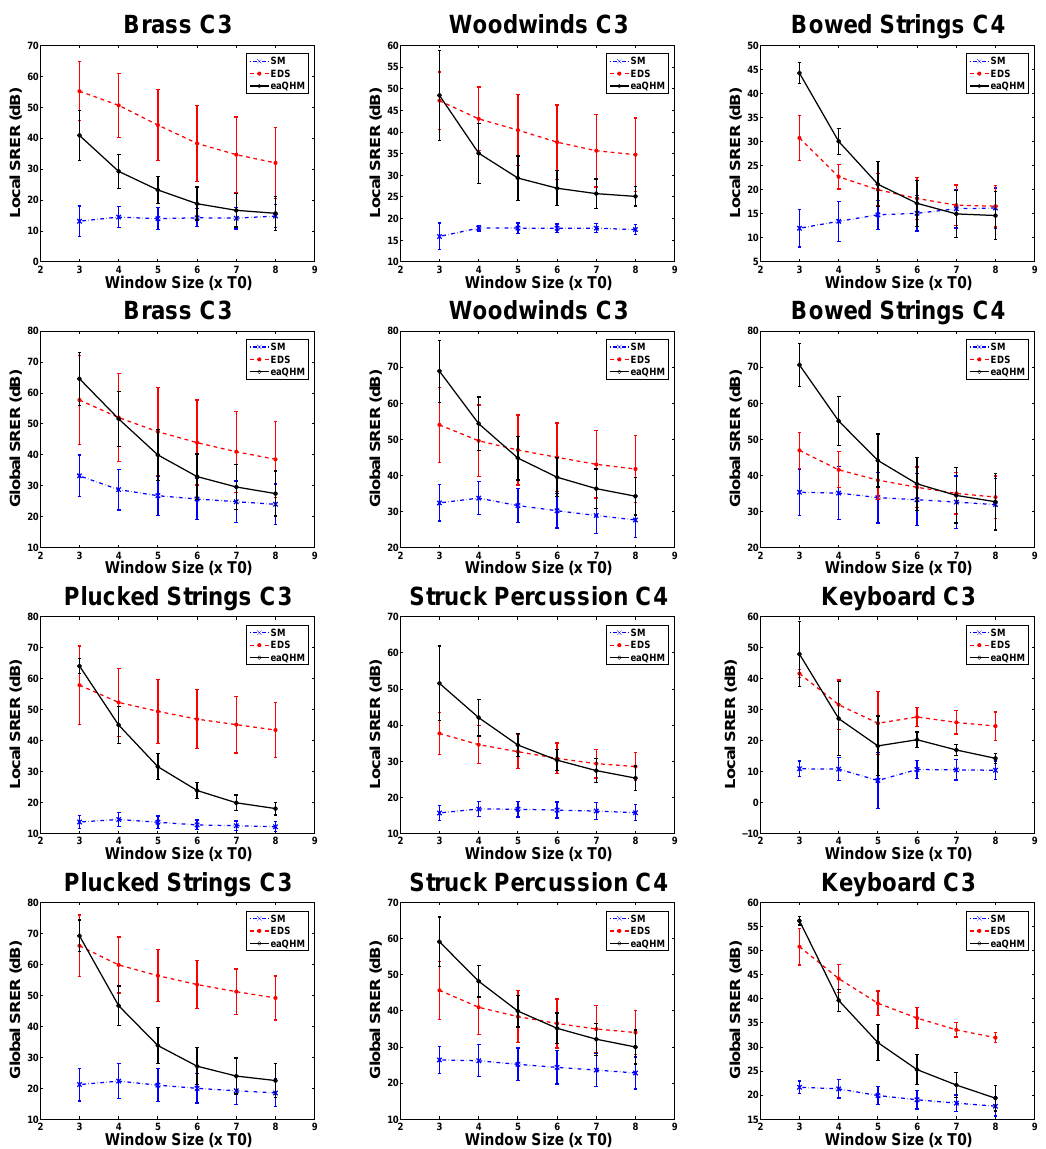
Figure 6. Comparison between local and global SRER as a function of the size of the frame for the three models (SM, EDS, and eaQHM). The bars around the mean are the standard deviation across different sounds from the family indicated. The distributions are not symmetrical as suggested by the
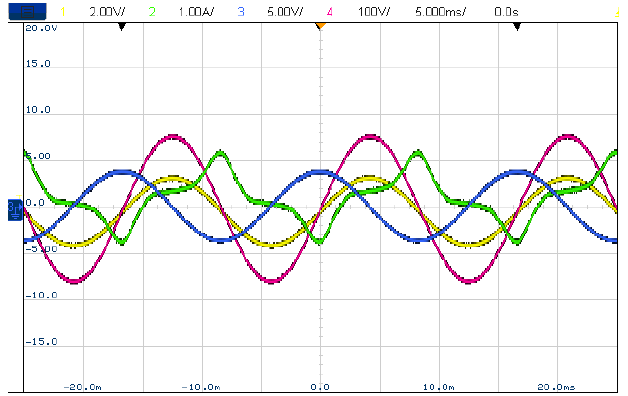
Figure 3. Integrator waveform diagram, where ch1 (yellow) is the attenuated voltage of the trans- former’s secondary-side, ch2 (green) is the transformer’s primary-side current, ch3 (blue) is the integrator output, and ch4 (red) is the transformer’s primary-side voltage. As shown in Figure 4a, the output signal of the integrator (integrated voltage) was reversed from that of the oscilloscope setting because of the polarity inversion of the integrator. The two signals of the primary current and integration of secondary voltage had a minor DC offset, which may have affected the B – H plot. As shown in Figure 4b, when the oscilloscope’s XY mode (Lissajous pattern) was used, an equal-ratio B – H curve was obtained. Specifically, the x- and y-axes were set as the current of the primary side and the output voltage of the integrating circuit, respectively. Additionally, the channel of the output voltage of the integrating circuit was inverted to have the same polarity as that of the input signal. The oscilloscope cannot be used to multiply the primary-side current and the output voltage of the integrator circuit by k H and k B as in Equations (3) and (4). Therefore, these coefficients were used only as references for relevant comparisons. As indicated by the DC offset, both the x- and y-axes shifted on the B – H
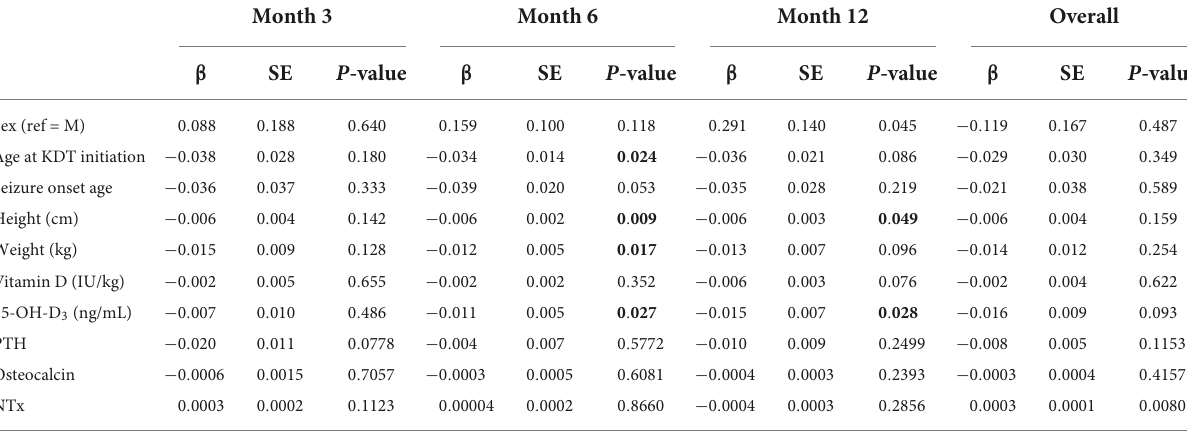
TABLE 2 Factors affecting the ratio of urinary excretion of calcium (Uca) to urinary excretion of creatinine ratio (Ucr) using longitudinal mixed-effect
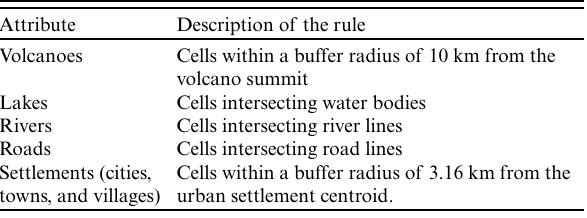
Table 2 . Proximity rules defined to identify attributes that influenced the positioning of marks for natural capital and recreation activities.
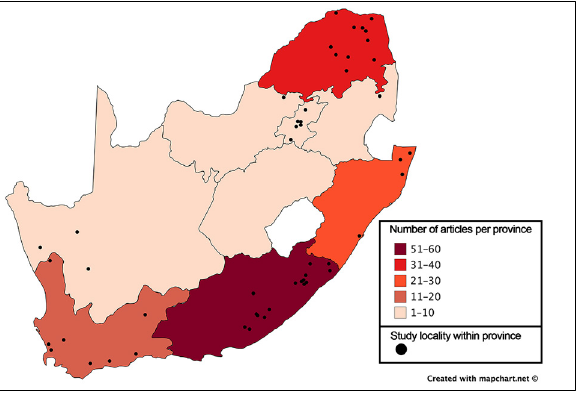
Figure 2: Distribution of biocultural diversity research within South Africa. The map plots spatial research focus (grouped by province) of 142 of 263 peer-reviewed articles published between 1990 and 2018. The remaining 121 articles have a national research focus.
────────────────────
• [TASK GOAL]: Your copy should hold exactly the lines from the line containing "Table 2 . Proximity" through the last line of the listing above, both included, and no pictures.

• [SOLUTION BELOW]:
Table 2 . Proximity rules defined to identify attributes that influenced the positioning of marks for natural capital and recreation activities.
Figure 2: Distribution of biocultural diversity research within South Africa. The map plots spatial research focus (grouped by province) of 142 of 263 peer-reviewed articles published between 1990 and 2018. The remaining 121 articles have a national research focus.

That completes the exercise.